===== Данный отрывок
И, Бог ты мой, как же отчаянно сопротивляется душа эта неизбежному усложнению, как протестует против него! Даже в заглавие своего режиссерского дебюта, где впервые самое свое, самое наболевшее попробует он выплеснуть, Губенко сначала вынесет жизненный девиз Кольки Фокина: «Живи и радуйся» (рабочее название фильма «Пришел солдат с фронта). И в «Ангеле» А. Смирнова, где герои ведут яростный спор с комиссаром — интеллигентом, фанатиком и мучеником идеи, у Губенко аргумент совершенно в его духе: корова. Корова, которую купил этот бывший солдат, видимо, дезертир, везет теперь, захмелевший от счастья, домой и, подоив тут же на платформе неумело, всем молоко протягивает — нате, угощайтесь, братки! «Живи и радуйся».
И если деваться некуда и нужно сыграть мучительную борьбу с самим собой, Губенко 60-х «выдает» совершенно ослепительную эксцентриаду в «Последнем жулике» — картине скромной, как говорится, по результатам, но очень интересной как документ эпохи: интеллигентная идиллия на тему о наступающем коммунизме. Герой (конечно, единственная живая фигура среди манекенов — в фильме есть такой эпизод, нечаянная обмолвка) испытывает мучительное раздвоение личности, будучи этим самым «последним жуликом», что, в соответствии с избранным жанром, передано через клоунаду, где он (в белом) и его уголовный двойник, воплощение «пережитков» (разумеется, в черном), делают разнообразные умопомрачительные кульбиты, сражаясь друг с другом, пока «белый» не побеждает «черного» «полностью и окончательно». Причем оба соперничают не только в физической натренированности, но и в неотразимом обаянии...
==========
===== Предоставленные материалы
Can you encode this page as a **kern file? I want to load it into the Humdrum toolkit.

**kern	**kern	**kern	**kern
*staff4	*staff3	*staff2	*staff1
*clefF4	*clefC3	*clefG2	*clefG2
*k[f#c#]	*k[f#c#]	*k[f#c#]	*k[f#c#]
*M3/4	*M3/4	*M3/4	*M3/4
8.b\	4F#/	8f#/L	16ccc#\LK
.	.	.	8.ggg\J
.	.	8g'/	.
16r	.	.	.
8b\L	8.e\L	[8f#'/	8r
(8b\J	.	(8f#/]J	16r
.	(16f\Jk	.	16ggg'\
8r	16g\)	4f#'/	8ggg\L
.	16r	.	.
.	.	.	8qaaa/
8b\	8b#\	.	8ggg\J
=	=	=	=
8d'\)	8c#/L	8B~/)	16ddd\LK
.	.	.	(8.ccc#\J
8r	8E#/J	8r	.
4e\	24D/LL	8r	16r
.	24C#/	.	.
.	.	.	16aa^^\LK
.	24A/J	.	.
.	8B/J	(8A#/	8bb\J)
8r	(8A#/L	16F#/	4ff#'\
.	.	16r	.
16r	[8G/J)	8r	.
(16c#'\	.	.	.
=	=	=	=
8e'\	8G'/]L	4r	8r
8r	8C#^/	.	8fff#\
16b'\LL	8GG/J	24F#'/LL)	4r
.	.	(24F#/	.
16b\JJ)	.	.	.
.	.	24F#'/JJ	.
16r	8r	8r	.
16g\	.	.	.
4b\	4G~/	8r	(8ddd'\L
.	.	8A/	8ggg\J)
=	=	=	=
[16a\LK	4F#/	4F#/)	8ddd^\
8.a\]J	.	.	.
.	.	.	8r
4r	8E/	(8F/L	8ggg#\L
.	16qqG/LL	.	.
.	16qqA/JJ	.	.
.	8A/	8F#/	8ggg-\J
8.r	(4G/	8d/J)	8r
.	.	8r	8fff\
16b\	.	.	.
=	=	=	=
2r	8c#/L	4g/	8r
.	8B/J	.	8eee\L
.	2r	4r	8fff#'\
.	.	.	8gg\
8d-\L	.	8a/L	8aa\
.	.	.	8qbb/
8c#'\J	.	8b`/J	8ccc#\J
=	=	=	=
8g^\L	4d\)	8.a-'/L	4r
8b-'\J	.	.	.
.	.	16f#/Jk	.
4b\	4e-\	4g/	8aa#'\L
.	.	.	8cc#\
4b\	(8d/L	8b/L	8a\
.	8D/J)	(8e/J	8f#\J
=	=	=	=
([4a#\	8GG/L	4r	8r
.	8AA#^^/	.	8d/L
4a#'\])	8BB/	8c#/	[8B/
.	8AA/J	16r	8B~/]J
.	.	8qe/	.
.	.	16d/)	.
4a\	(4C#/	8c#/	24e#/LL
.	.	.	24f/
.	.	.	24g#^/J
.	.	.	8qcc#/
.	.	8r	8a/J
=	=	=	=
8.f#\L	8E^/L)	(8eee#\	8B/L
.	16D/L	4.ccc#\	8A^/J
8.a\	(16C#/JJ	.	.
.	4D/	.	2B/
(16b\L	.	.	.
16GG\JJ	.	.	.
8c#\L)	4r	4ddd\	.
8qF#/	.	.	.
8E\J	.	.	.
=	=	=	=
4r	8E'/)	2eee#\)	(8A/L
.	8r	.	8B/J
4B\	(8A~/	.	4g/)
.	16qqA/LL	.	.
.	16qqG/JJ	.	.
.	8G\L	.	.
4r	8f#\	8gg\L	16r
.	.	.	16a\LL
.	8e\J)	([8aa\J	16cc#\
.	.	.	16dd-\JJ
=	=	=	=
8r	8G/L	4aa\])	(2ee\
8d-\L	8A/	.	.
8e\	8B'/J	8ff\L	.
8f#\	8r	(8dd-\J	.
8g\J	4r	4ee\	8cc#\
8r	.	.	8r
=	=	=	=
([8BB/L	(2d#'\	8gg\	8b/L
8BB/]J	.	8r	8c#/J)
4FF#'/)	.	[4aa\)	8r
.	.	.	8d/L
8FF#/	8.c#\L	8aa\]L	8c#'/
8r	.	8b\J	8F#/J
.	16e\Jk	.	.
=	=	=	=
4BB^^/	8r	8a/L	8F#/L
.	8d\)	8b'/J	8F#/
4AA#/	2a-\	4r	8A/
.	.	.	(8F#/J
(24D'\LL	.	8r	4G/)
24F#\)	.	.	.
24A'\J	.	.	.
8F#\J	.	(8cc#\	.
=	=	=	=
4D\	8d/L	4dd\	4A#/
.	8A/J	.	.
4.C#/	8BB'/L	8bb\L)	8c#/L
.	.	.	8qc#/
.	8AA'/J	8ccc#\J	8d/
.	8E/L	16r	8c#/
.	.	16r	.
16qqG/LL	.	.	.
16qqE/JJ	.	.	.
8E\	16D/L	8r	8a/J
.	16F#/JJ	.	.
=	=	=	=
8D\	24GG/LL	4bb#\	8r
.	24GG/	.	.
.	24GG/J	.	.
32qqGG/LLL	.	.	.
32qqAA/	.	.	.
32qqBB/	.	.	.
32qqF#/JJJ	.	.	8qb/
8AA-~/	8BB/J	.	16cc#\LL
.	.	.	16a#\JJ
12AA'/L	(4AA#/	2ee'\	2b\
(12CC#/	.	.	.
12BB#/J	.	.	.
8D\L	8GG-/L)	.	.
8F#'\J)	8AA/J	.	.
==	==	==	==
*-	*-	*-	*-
==========
__Короткое задание 1__. Объясни по тексту о Губенко, почему мучительное раздвоение личности героя «Последнего жулика» передано через клоунаду. Уложись в одно–три предложения.
__Короткое задание 2__. Отфильтруй записи и выпиши каждую строку, в которой встречается слово «kern».

__Готовый ответ 1__. Раздвоение личности передано через клоунаду в соответствии с избранным жанром фильма. Поэтому герой в белом и его уголовный двойник в черном сражаются друг с другом, делая умопомрачительные кульбиты, пока «белый» не побеждает «черного» «полностью и окончательно».

__Готовый ответ 2__.
Can you encode this page as a **kern file? I want to load it into the Humdrum toolkit.
**kern	**kern	**kern	**kern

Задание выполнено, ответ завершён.